PRESSE

MEMOIRE DE DEUX JEUNES MARIEES – CRITIQUES

La Libre Belgique:
Deux jeunes mariées s’écrivent

Jacques Franck

 

Le mariage: amour fou ou choix réfléchi? Qu’en pense Balzac? Et aujourd’hui?
Deux brillantes comédiennes ouvrent la saison à la Comédie Volter.

 

La salle de Woluwe ouvre sa saison avec une adaptation scénique des «Mémoires de deux jeunes mariées», une des «Scènes de la vie privée» qui entrent dans la composition de la «Comédie humaine» de Balzac. Depuis 1840, les années ont passé, les moeurs évolué, les femmes changé, les familles périclité; une salle bourrée n’en a pas moins suivi avec intérêt, compréhension, recul, parfois un sourire, l’échange de vues de deux jeunes femmes confrontées au mariage.

 

Amies intimes de pension, elles en sortent à 17 ans pour se marier. Louise désire plus que tout être aimée, veut son aristocratique mari tout à elle, l’asservit à ses caprices et le détourne d’une vie utile à la société; sa mort prématurée la laisse veuve sans enfants; tombée amoureuse d’un poète pauvre, elle s’isole avec lui loin du monde, se fait son esclave pour conserver son amour; se croyant trompée, elle se donne la mort. A l’inverse, Renée conçoit le mariage comme une association réfléchie entre deux êtres capables de faire la part des choses et de l’amour. Elle épouse un provincial un peu terne, aura trois beaux enfants et aidera son mari dans une carrière réussie.

 

Résumée ainsi, l’opposition entre deux conceptions du mariage est sans doute un peu schématique, mais on s’émerveille de la pénétration avec laquelle Balzac fouille et met au jour les pensées et le coeur de deux jeunes femmes dont l’une va au désastre et l’autre atteint un bonheur raisonnable. Il en avait beaucoup débattu avec George Sand à qui l’ouvrage est dédié, et si lui-même est passé du romantisme de sa jeunesse à un regard conservateur sur la société dont la famille est une pierre angulaire, ce n’était pas par simplisme. A Sand qui au reçu du livre lui écrit: «J’admire celle qui procrée, mais j’adore celle qui meurt d’amour», il confesse: «J’aimerais mieux être tué par Louise que de vivre longtemps avec Renée.»

 

Deux comédiennes donnent vie à la pièce avec un bonheur jamais démenti.

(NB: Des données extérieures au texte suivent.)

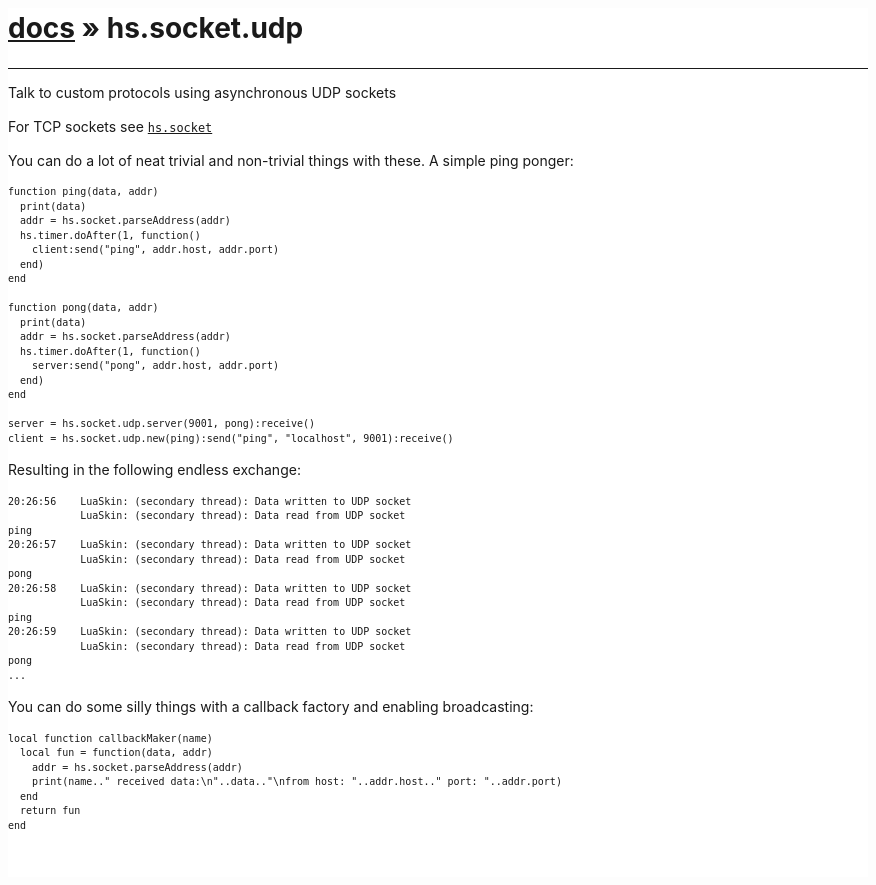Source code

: # [docs](index.md) » hs.socket.udp
---

Talk to custom protocols using asynchronous UDP sockets

For TCP sockets see [`hs.socket`](./hs.socket.html)

You can do a lot of neat trivial and non-trivial things with these. A simple ping ponger:
<pre style="font-size:10px">
function ping(data, addr)
  print(data)
  addr = hs.socket.parseAddress(addr)
  hs.timer.doAfter(1, function()
    client:send("ping", addr.host, addr.port)
  end)
end

function pong(data, addr)
  print(data)
  addr = hs.socket.parseAddress(addr)
  hs.timer.doAfter(1, function()
    server:send("pong", addr.host, addr.port)
  end)
end

server = hs.socket.udp.server(9001, pong):receive()
client = hs.socket.udp.new(ping):send("ping", "localhost", 9001):receive()
</pre>
Resulting in the following endless exchange:
<pre style="font-size:10px">
20:26:56    LuaSkin: (secondary thread): Data written to UDP socket
            LuaSkin: (secondary thread): Data read from UDP socket
ping
20:26:57    LuaSkin: (secondary thread): Data written to UDP socket
            LuaSkin: (secondary thread): Data read from UDP socket
pong
20:26:58    LuaSkin: (secondary thread): Data written to UDP socket
            LuaSkin: (secondary thread): Data read from UDP socket
ping
20:26:59    LuaSkin: (secondary thread): Data written to UDP socket
            LuaSkin: (secondary thread): Data read from UDP socket
pong
...
</pre>

You can do some silly things with a callback factory and enabling broadcasting:
<pre style="font-size:10px">
local function callbackMaker(name)
  local fun = function(data, addr)
    addr = hs.socket.parseAddress(addr)
    print(name.." received data:\n"..data.."\nfrom host: "..addr.host.." port: "..addr.port)
  end
  return fun
end
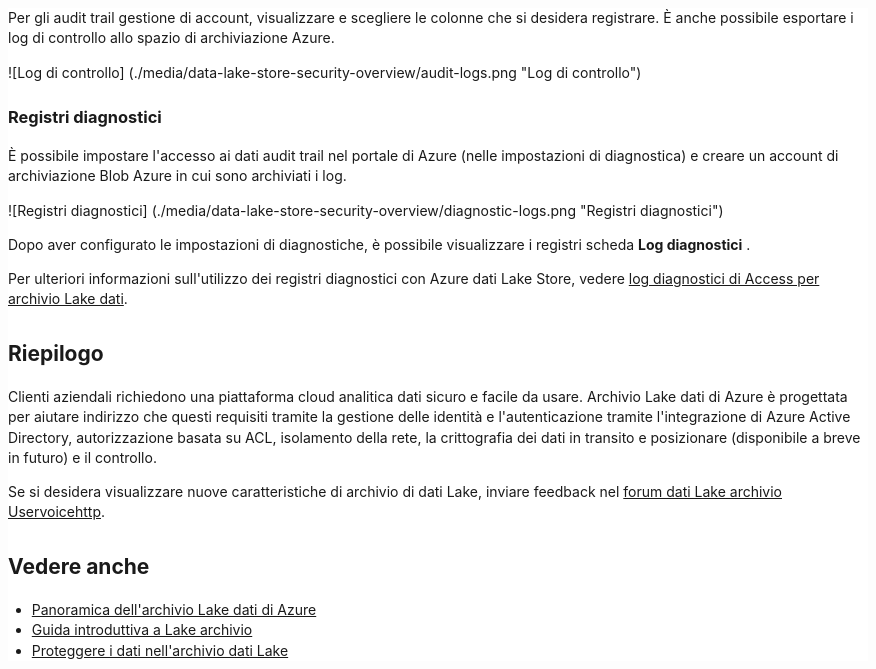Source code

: Per gli audit trail gestione di account, visualizzare e scegliere le colonne che si desidera registrare. È anche possibile esportare i log di controllo allo spazio di archiviazione Azure.

![Log di controllo] (./media/data-lake-store-security-overview/audit-logs.png "Log di controllo")

### <a name="diagnostic-logs"></a>Registri diagnostici

È possibile impostare l'accesso ai dati audit trail nel portale di Azure (nelle impostazioni di diagnostica) e creare un account di archiviazione Blob Azure in cui sono archiviati i log.

![Registri diagnostici] (./media/data-lake-store-security-overview/diagnostic-logs.png "Registri diagnostici")

Dopo aver configurato le impostazioni di diagnostiche, è possibile visualizzare i registri scheda **Log diagnostici** .

Per ulteriori informazioni sull'utilizzo dei registri diagnostici con Azure dati Lake Store, vedere [log diagnostici di Access per archivio Lake dati](data-lake-store-diagnostic-logs.md).

## <a name="summary"></a>Riepilogo

Clienti aziendali richiedono una piattaforma cloud analitica dati sicuro e facile da usare. Archivio Lake dati di Azure è progettata per aiutare indirizzo che questi requisiti tramite la gestione delle identità e l'autenticazione tramite l'integrazione di Azure Active Directory, autorizzazione basata su ACL, isolamento della rete, la crittografia dei dati in transito e posizionare (disponibile a breve in futuro) e il controllo.

Se si desidera visualizzare nuove caratteristiche di archivio di dati Lake, inviare feedback nel [forum dati Lake archivio Uservoicehttp](https://feedback.azure.com/forums/327234-data-lake).

## <a name="see-also"></a>Vedere anche

- [Panoramica dell'archivio Lake dati di Azure](data-lake-store-overview.md)
- [Guida introduttiva a Lake archivio](data-lake-store-get-started-portal.md)
- [Proteggere i dati nell'archivio dati Lake](data-lake-store-secure-data.md)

Stéphane Moriau est l’amoureuse exaltée qui confond mariage et amour, et attend de l’amour le Pérou, également sensible aux heures de ses triomphes supposés que dans les larmes de l’échec et de la mort désirée.

 

Mélanie Robin est l’épouse réfléchie que comblent les joies de la maternité et la fierté des succès de son mari. Elle y met tant de grâce que, contrairement à Balzac, bien des spectateurs, semble-t-il, pourraient «vivre longtemps» avec une Renée qui s’appellerait Mélanie.

 

Le metteur en scène Michel Wright a superbement résolu les difficultés que pose la transposition scénique d’un roman par lettres, il évite ainsi le convenu d’une succession de monologues.

 

Le décor de Serge Daems est d’une folle élégance dans la sobriété, et la bande-son ourle avec finesse les mots des comediennes.